Ano Yoshitaka, Hattori Takeshi, Kato Nobuo, Sakai Yasuyoshi
Division of Applied Life Sciences, Graduate School of Agriculture, Kyoto University, Japan.
Biosci Biotechnol Biochem. 2005 Aug;69(8):1527-33. doi: 10.1271/bbb.69.1527.
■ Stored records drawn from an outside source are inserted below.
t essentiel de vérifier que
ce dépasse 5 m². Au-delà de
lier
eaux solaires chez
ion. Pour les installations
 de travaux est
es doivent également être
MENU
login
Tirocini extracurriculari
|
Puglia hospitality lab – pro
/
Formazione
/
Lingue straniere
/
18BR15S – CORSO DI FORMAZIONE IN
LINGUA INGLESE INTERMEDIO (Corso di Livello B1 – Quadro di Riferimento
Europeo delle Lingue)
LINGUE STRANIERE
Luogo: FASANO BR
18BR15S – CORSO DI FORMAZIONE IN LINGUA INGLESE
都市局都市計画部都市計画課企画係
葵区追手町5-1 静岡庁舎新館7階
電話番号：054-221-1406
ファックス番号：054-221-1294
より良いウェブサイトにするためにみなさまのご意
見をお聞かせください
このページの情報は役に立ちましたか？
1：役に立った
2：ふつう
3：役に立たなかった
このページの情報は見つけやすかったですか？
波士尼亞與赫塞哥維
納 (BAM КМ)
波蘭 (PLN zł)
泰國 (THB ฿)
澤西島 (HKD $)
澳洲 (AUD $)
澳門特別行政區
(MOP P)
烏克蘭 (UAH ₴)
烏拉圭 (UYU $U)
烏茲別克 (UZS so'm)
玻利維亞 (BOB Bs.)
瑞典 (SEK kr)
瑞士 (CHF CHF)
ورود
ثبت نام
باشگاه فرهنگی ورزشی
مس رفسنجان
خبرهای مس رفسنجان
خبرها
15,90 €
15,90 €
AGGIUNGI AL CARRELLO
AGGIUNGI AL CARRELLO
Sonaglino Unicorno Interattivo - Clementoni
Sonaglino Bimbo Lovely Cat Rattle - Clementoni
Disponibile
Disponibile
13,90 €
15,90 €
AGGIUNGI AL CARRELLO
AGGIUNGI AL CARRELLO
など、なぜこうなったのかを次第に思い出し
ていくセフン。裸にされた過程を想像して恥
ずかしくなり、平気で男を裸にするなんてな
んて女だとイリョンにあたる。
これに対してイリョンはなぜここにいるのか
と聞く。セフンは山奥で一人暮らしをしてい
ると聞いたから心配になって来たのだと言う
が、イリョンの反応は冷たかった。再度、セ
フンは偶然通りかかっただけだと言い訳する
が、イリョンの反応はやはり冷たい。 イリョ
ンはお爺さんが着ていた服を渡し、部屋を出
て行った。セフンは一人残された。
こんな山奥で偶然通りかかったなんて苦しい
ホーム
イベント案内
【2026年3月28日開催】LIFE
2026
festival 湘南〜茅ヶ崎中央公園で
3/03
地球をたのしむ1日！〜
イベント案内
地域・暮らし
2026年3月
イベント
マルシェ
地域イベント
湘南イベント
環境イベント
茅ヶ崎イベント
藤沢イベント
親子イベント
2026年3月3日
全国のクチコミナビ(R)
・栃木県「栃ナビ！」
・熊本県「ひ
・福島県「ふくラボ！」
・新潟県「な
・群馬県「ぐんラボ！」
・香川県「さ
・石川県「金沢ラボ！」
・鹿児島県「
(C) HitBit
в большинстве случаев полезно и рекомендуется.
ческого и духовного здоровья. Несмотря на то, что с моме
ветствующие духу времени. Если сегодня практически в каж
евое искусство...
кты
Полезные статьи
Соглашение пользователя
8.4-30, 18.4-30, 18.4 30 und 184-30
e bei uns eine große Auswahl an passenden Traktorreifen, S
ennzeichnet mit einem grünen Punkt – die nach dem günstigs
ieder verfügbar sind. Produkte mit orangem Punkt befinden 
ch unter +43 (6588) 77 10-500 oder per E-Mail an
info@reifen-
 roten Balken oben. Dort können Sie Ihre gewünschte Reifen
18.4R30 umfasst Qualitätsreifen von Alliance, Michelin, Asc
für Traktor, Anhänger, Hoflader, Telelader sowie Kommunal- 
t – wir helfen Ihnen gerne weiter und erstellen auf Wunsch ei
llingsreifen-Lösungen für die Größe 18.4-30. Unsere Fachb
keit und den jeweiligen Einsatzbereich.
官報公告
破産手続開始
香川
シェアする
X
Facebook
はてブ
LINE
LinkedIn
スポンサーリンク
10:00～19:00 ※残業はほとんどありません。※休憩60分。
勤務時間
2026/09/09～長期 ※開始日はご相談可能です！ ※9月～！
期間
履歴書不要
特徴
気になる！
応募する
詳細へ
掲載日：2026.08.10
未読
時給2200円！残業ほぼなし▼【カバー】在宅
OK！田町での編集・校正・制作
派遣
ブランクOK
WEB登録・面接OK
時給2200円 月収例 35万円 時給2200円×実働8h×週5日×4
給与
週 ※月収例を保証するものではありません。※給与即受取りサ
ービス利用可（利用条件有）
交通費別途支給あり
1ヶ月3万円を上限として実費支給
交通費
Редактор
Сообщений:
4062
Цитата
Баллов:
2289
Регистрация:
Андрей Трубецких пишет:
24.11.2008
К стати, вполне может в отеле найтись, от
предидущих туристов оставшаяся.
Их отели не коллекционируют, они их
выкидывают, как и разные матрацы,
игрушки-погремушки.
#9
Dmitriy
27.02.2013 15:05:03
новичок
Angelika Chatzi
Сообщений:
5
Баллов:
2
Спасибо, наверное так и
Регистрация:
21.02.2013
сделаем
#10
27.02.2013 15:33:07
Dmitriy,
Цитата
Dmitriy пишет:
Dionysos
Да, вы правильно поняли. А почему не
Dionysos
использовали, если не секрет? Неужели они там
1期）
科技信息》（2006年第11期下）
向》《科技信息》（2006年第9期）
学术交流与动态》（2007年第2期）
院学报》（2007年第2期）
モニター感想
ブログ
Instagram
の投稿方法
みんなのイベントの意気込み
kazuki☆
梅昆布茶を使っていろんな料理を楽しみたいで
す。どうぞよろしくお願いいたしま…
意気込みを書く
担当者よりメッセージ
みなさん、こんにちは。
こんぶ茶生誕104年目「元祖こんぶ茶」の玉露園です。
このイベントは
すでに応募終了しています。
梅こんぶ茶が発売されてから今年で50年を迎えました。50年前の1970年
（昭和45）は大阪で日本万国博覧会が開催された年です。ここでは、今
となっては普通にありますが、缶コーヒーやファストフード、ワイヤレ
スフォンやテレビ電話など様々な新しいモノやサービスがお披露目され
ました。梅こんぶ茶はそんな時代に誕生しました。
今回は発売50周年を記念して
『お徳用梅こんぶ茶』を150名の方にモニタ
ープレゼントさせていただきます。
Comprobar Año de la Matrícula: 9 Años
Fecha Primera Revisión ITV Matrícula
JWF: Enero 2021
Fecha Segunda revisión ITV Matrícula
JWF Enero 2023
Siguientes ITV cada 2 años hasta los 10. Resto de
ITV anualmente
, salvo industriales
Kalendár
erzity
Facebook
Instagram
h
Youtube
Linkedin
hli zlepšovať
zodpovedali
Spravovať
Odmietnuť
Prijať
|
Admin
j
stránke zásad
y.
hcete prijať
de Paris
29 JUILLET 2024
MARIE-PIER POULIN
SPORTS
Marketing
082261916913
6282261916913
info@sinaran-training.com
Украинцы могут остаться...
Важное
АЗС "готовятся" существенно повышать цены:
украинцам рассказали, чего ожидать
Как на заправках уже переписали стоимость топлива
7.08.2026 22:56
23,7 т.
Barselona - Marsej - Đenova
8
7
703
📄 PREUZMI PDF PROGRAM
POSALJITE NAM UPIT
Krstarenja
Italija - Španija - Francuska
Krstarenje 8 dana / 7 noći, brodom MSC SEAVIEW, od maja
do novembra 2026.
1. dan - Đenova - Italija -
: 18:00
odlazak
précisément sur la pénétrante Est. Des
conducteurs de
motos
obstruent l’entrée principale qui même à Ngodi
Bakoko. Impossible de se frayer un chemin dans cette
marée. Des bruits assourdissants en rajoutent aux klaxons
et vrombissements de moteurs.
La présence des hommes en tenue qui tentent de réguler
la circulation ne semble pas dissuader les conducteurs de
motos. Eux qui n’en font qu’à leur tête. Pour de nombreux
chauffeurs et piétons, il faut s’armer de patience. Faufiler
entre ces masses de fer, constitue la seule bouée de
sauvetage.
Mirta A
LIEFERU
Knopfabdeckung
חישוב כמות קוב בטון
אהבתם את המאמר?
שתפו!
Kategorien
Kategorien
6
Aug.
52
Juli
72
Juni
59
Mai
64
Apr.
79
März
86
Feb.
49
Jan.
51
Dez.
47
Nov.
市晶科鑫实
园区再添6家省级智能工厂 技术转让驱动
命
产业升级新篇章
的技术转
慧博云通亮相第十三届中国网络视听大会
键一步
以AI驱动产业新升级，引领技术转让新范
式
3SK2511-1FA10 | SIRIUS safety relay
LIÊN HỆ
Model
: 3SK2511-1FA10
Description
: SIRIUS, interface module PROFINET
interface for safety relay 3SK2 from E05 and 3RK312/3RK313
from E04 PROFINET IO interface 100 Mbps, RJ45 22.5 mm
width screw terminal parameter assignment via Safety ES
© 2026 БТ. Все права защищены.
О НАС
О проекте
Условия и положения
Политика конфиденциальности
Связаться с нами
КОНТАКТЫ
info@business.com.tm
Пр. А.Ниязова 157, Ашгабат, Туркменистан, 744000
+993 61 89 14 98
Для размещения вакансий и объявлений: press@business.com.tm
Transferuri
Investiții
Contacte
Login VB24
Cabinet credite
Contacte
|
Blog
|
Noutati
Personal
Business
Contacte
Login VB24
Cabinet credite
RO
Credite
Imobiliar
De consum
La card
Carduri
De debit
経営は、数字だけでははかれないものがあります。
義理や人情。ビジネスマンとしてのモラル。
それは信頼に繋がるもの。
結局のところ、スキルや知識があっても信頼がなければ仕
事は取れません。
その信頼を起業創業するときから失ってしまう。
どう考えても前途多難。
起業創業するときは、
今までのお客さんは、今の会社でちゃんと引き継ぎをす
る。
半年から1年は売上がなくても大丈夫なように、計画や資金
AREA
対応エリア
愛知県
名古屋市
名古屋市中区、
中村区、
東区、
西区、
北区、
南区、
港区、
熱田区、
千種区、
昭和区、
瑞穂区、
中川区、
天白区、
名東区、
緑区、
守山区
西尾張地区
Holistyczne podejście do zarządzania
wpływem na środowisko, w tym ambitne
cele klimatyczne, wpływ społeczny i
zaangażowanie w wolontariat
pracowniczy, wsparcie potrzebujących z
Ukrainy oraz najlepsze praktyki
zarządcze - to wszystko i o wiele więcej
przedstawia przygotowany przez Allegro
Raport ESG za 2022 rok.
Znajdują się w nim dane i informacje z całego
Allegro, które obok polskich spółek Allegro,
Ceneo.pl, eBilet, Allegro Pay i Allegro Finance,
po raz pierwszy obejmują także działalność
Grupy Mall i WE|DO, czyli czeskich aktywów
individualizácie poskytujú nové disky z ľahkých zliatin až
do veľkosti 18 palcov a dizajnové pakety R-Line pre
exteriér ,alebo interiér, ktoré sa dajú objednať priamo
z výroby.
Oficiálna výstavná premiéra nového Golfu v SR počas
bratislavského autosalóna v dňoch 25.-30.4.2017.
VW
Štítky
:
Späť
The methylotrophic yeast Pichia pastoris can degrade peroxisomes selectively though two distinct pexophagic pathways, viz., micropexophagy and macropexophagy. These micro- and macropexophagy pathways are induced by adaptation of methanol-grown cells to glucose-containing and ethanol-containing media respectively. However, our understanding of the molecular signal(s) that determine which pathway is activated or repressed in response to environmental changes is limited. In this study, the determinant for these pathways was sought using cells undergoing pexophagy under a variety of conditions. Micropexophagy and macropexophagy were distinguished in living cells by fluorescence microscopy. Our results indicate that glucose and ethanol were not specific inducers of micro- and macropexophagy respectively. Micropexophagy was found to be more sensitive to ATP-depletion than macropexophagy, suggesting that the micropexophagic process requires a higher level of ATP than the macropexophagic process. From these and other results, we postulate that intracellular ATP levels play an important role in determining which pexophagic pathway is activated.
甲基营养型酵母巴斯德毕赤酵母可通过两种不同的过氧化物酶体自噬途径,即微过氧化物酶体自噬和巨过氧化物酶体自噬,选择性地降解过氧化物酶体。这些微过氧化物酶体自噬和巨过氧化物酶体自噬途径分别通过使在甲醇中生长的细胞适应含葡萄糖和含乙醇的培养基来诱导。然而,我们对响应环境变化决定激活或抑制哪种途径的分子信号的理解是有限的。在本研究中,利用在各种条件下经历过氧化物酶体自噬的细胞寻找这些途径的决定因素。通过荧光显微镜在活细胞中区分微过氧化物酶体自噬和巨过氧化物酶体自噬。我们的结果表明,葡萄糖和乙醇分别不是微过氧化物酶体自噬和巨过氧化物酶体自噬的特异性诱导剂。发现微过氧化物酶体自噬比巨过氧化物酶体自噬对ATP消耗更敏感,这表明微过氧化物酶体自噬过程比巨过氧化物酶体自噬过程需要更高水平的ATP。根据这些及其他结果,我们推测细胞内ATP水平在决定激活哪种过氧化物酶体自噬途径中起重要作用。